-- start --

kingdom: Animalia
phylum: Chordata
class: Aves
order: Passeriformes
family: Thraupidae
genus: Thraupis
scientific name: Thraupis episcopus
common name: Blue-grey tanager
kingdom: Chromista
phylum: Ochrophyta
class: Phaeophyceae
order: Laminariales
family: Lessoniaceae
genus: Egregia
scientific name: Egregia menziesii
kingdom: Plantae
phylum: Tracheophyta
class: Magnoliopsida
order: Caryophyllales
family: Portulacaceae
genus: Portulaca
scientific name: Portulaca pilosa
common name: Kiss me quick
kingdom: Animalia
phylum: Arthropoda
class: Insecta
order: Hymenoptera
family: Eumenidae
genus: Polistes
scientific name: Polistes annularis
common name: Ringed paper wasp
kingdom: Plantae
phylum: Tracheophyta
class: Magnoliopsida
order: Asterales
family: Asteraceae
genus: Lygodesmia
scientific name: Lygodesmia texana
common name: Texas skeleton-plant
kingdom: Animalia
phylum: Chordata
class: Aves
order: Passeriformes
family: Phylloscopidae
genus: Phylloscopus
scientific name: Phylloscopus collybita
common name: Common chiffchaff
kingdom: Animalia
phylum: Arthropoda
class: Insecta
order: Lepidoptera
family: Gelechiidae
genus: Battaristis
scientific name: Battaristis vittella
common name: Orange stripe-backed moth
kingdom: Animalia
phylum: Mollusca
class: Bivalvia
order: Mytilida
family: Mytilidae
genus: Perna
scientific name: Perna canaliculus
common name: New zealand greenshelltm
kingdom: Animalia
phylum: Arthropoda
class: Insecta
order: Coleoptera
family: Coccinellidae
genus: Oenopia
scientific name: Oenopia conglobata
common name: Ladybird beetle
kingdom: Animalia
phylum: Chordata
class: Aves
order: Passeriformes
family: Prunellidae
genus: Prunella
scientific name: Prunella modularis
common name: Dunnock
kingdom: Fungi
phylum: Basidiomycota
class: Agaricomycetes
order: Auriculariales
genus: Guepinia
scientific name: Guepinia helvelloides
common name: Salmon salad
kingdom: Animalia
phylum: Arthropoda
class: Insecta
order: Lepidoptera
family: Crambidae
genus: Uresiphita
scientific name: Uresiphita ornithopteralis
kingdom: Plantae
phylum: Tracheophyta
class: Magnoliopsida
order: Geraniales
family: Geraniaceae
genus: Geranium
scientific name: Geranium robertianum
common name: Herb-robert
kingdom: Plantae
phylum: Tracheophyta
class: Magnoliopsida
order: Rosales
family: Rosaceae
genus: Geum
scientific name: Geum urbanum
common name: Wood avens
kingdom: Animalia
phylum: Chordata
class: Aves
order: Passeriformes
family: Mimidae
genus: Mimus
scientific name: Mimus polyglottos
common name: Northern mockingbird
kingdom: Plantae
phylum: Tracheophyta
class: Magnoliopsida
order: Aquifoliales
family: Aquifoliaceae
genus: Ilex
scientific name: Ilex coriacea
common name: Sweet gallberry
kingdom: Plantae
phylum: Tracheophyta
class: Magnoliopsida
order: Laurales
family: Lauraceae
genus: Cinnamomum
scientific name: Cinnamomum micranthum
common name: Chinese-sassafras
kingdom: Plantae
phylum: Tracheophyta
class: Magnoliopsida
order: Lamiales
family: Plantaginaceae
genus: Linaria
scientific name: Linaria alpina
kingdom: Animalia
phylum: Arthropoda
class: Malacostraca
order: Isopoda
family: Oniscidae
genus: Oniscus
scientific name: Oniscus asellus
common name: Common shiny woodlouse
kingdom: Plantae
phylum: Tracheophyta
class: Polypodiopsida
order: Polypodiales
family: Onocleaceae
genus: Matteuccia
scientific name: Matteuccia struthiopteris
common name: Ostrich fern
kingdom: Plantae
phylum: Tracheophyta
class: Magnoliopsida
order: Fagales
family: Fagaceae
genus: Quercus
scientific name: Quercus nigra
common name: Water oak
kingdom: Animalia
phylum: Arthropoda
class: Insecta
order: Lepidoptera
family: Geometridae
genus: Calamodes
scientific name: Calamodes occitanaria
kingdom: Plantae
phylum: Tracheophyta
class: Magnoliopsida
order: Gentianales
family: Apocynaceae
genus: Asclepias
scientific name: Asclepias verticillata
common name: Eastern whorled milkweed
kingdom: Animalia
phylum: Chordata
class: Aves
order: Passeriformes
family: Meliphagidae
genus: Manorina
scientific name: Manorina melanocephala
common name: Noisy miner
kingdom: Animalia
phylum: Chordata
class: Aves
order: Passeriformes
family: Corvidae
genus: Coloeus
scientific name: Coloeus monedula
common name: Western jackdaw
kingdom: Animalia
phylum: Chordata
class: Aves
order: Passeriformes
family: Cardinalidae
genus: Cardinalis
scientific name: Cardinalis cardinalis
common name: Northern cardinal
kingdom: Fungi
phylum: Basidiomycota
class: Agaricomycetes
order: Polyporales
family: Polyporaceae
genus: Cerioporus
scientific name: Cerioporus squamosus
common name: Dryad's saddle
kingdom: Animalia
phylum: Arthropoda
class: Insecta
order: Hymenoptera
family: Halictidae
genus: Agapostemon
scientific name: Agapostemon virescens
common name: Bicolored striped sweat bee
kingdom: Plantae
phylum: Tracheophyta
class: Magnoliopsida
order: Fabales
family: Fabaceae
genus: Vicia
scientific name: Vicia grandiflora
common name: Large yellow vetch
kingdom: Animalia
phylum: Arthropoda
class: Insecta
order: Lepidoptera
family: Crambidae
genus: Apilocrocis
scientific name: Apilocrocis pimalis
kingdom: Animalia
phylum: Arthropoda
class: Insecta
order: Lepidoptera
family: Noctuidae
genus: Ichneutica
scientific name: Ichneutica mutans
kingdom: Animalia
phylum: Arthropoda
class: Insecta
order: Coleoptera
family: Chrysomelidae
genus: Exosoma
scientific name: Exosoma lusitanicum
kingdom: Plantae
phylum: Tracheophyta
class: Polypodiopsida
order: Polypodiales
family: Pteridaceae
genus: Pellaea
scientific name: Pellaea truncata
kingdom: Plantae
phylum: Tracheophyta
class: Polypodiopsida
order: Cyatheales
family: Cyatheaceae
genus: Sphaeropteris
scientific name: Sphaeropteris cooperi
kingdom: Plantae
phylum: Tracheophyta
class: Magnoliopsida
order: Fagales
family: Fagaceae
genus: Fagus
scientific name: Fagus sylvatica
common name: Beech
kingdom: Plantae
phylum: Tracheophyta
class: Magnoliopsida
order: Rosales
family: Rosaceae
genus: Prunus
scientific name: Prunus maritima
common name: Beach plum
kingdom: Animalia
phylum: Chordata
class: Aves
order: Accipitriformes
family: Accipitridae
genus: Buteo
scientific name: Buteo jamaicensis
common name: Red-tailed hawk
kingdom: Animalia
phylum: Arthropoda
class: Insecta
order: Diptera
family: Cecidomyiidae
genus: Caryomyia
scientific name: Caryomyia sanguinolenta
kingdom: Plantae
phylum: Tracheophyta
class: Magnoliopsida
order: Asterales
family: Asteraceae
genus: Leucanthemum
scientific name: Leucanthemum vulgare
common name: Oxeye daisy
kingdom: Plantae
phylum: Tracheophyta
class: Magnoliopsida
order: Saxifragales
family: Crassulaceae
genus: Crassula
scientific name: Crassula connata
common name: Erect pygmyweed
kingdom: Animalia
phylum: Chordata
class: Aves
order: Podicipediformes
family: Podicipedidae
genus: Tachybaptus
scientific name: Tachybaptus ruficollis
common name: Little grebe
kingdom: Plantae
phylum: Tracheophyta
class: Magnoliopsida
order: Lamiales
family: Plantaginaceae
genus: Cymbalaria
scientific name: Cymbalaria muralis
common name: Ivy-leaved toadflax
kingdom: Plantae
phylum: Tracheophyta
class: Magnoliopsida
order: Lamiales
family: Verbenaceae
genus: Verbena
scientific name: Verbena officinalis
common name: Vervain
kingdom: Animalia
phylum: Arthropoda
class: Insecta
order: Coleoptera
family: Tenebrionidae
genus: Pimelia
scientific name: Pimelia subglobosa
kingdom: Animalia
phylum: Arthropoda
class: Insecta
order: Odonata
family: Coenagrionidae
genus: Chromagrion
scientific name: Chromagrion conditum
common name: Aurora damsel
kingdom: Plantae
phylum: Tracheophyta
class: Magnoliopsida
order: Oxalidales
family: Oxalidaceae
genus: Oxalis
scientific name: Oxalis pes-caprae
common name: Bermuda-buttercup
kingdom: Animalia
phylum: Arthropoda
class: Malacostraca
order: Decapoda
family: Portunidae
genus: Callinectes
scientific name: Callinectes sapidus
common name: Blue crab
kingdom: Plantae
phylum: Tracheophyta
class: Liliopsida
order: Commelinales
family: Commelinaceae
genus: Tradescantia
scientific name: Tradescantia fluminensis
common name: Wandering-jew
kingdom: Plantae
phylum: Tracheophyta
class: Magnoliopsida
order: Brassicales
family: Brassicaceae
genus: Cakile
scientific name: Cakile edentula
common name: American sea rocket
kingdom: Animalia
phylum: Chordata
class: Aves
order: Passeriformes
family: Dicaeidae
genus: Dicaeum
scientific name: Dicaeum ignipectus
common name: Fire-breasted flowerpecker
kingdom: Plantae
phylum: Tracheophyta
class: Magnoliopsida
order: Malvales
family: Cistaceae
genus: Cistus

-- end --

Set task:
Put the lines of the entries above into a Markdown table with the columns Row and Line, starting with the line with "genus: Portulaca" and going on through the line with "common name: Ringed paper wasp", both included. Number each row and omit blank lines.

The solution:
| Row | Line |
|---|---|
| 1 | genus: Portulaca |
| 2 | scientific name: Portulaca pilosa |
| 3 | common name: Kiss me quick |
| 4 | kingdom: Animalia |
| 5 | phylum: Arthropoda |
| 6 | class: Insecta |
| 7 | order: Hymenoptera |
| 8 | family: Eumenidae |
| 9 | genus: Polistes |
| 10 | scientific name: Polistes annularis |
| 11 | common name: Ringed paper wasp |